* _Excerpted passage_:

..........

Commentary: I saw the humanoid robot firsthand. Sure, Tesla's prototypes can't do flips, but the company has the right engineering approach for progress.
When watching Tesla's humanoid Optimus robot debut at AI Day 2022, it's entirely fair to be skeptical about the company's ultra-ambitious plans. The prototype robot's shuffling gait paled to the exciting parkour and flips of Boston Dynamics' Atlas, and Tesla has missed many deadlines bringing its full self-driving technology to its cars.
But I was at the AI Day event, and I'm here to advise you not to dismiss Tesla's sci-fi inspired vision.
The company revealed abundant evidence that it's thinking deeply about a bipedal robot and the artificial intelligence technology needed to make it useful. And much of Tesla's track record of genuine achievements in electric vehicle engineering and manufacturing apply to Optimus.
Non-Tesla experts in robotics and AI I spoke with at the event were impressed with Optimus, the code name for the Tesla Bot. And Tesla engineers had the kind of fire in their bellies that bodes well for progress, especially when backed by Chief Executive Elon Musk's vision and Tesla's resources.
"I haven't worked this hard since grad school. But I love it," said one senior chip designer working on Tesla's Dojo technology for training the artificial intelligence systems behind Optimus' ability to navigate rooms and Tesla's FSD technology to steer cars. He wasn't authorized to speak to the media.
I was impressed, too, compared with last year, when Tesla debuted Optimus as a few presentation slides accompanied by a robot-costumed human dancer.
I didn't applaud and cheer like many of the 1,000-plus people crammed onto a giant shop floor at Tesla's offices in Palo Alto, California, when the first Tesla Bot walked across the stage. I did appreciate the engineering achievement when seeing the computer-controlled biped pivot at the waist without toppling, powered by a computer on its chest, moved by a collection of gleaming cylindrical actuators, studded with status LEDs and cabled with a copper nervous system. I heard its cooling fans blow and, later, strained to heft the 42-pound block of copper and electronics that constitutes each 25-processor Dojo AI training tile.

..........

* _Dataset excerpts_:

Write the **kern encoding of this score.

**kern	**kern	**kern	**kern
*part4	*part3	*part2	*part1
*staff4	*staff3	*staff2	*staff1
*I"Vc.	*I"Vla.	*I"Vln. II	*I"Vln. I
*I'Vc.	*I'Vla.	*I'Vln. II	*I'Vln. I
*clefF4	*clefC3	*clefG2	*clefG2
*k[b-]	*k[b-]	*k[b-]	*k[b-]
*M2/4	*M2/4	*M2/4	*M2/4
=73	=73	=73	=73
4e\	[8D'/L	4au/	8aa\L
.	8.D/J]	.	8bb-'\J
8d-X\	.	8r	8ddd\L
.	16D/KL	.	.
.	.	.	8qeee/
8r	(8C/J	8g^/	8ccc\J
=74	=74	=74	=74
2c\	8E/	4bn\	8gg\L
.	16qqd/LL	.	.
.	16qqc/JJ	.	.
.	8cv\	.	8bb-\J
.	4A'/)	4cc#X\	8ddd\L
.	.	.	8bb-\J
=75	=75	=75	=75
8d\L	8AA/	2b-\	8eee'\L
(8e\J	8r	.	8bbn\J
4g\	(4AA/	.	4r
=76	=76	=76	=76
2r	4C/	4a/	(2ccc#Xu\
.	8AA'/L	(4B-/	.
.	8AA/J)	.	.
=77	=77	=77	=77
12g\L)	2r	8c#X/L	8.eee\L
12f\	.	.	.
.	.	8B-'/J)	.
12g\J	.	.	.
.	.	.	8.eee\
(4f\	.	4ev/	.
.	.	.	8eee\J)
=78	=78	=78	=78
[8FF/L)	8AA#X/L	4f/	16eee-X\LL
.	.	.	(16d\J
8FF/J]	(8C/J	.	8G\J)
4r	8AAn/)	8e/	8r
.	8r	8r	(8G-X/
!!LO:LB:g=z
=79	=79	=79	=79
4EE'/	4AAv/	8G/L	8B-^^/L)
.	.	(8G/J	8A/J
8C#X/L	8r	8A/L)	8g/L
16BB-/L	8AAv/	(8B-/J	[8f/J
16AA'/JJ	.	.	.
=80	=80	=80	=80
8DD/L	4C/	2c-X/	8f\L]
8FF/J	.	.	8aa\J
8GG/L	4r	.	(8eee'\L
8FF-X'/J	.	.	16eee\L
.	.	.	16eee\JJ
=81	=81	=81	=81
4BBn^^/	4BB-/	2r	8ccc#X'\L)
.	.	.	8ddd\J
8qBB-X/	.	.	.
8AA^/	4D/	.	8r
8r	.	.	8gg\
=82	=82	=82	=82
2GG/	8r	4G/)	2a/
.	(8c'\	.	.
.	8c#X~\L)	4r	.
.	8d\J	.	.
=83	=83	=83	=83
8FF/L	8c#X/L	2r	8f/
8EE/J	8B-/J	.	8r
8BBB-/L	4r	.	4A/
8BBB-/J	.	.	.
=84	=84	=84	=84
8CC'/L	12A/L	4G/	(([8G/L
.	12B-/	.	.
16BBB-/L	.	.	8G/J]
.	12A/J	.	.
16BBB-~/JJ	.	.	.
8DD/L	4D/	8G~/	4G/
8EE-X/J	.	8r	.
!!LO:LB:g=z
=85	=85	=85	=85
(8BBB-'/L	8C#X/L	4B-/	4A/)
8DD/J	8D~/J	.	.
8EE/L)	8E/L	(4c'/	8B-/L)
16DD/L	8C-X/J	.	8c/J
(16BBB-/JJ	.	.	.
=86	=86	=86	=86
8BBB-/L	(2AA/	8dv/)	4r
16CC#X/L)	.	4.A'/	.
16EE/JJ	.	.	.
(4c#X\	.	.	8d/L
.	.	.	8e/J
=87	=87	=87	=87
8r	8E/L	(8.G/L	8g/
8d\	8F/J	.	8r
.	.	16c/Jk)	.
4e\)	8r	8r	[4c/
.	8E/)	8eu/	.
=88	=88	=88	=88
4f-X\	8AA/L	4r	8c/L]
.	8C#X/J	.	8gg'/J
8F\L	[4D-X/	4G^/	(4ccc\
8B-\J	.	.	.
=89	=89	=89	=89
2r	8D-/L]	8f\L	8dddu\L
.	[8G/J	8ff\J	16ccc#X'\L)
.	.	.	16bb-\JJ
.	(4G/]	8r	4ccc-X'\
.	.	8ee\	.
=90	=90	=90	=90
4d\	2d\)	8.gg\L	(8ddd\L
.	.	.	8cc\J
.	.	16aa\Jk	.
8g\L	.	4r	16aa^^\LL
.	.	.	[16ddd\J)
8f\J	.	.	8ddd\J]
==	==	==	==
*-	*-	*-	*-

..........

* _Exercise 1_: Copy the Tesla robot commentary from "When watching Tesla's" up to and including "to its cars.".
* _Exercise 2_: Continue the commentary on Tesla's Optimus robot from the point where it stops.

* _Reply 1_:
When watching Tesla's humanoid Optimus robot debut at AI Day 2022, it's entirely fair to be skeptical about the company's ultra-ambitious plans. The prototype robot's shuffling gait paled to the exciting parkour and flips of Boston Dynamics' Atlas, and Tesla has missed many deadlines bringing its full self-driving technology to its cars.

* _Reply 2_:
It's not yet clear whether humanoid robots will someday do our shopping or take over from humans toiling on production lines, as Musk envisions. The controversial and outspoken billionaire estimates it'll be three to five years before the first Optimus goes on sale, an eternity in the technology world. But if his vision holds true, it could transform the world as profoundly as the automobile or smartphone.
"We wouldn't be surprised to see it becoming the primary driver of the stock price towards the end of the decade," New Street Research analyst Pierre Ferragu said in a report Monday. "Imagine Optimus as a startup today: It could be valued at several billion dollars, maybe even a few tens."
Research firm IDTechEx expects spending on service robots to nearly quintuple by 2032 to $70 billion.
To be sure, there's a long trip from prototype to product, as AI Day attendees were reminded when seeing a Tesla Semi and Cybertruck, two vehicles that have missed initial ship dates.
While Tesla's ability to deliver on its robot vision is even more up in the air, I'd recommend against writing the project off merely as Musk's utopian fantasy. Here's why.
Musk has a talent for picking businesses that are difficult but attainable, for finding engineers up for the challenge, and providing them an environment where they expect to make a difference. They've managed to stay motivated even with Musk distractions like launching new companies and acquiring Twitter.
One who works at SpaceX, which has upended the rocket business the same way Tesla is shaking up the automotive industry, said rivals have tried recruiting her several times. They'd be cushy jobs, she said, but in practice, she wouldn't really get to do anything there. She wasn't authorized to speak to the media.
We might spend lots of money on laptops and smartphones, but Musk is looking for newer horizons. "You definitely want to see what's happening with Optimus, whereas a bunch of other technologies are sort of plateaued," Musk said at the AI Day event.
That message resonated with one engineer I spoke with at AI Day who's working on actuators, a key mechanism that moves Optimus' torso, legs, arms and fingers. Previously, he worked at Boeing, but he sees robotics as a new wave of innovation.
AI Day 2022 is explicitly set up as a recruiting event for engineers. One I spoke with, who works for a direct Tesla rival, showed up because of a recruiting email. Another who works on surgical robots was clearly impressed by the breadth and funding of Tesla's work in the area. Nobody was laughing off Tesla's Optimus.
On stage at AI Day, a pre-Optimus prototype called Bumble-C shuffled, waved, pumped its arms and flexed at the waist. It was unspectacular by some standards, but also the result of less than a year's work. A series of engineers shared the stage with Musk to detail the research that's so far gone into Optimus. Among them:
"The Tesla team is so far ahead and so confident in its pace of innovation that it doesn't worry about sharing details of what they do," Ferragu said.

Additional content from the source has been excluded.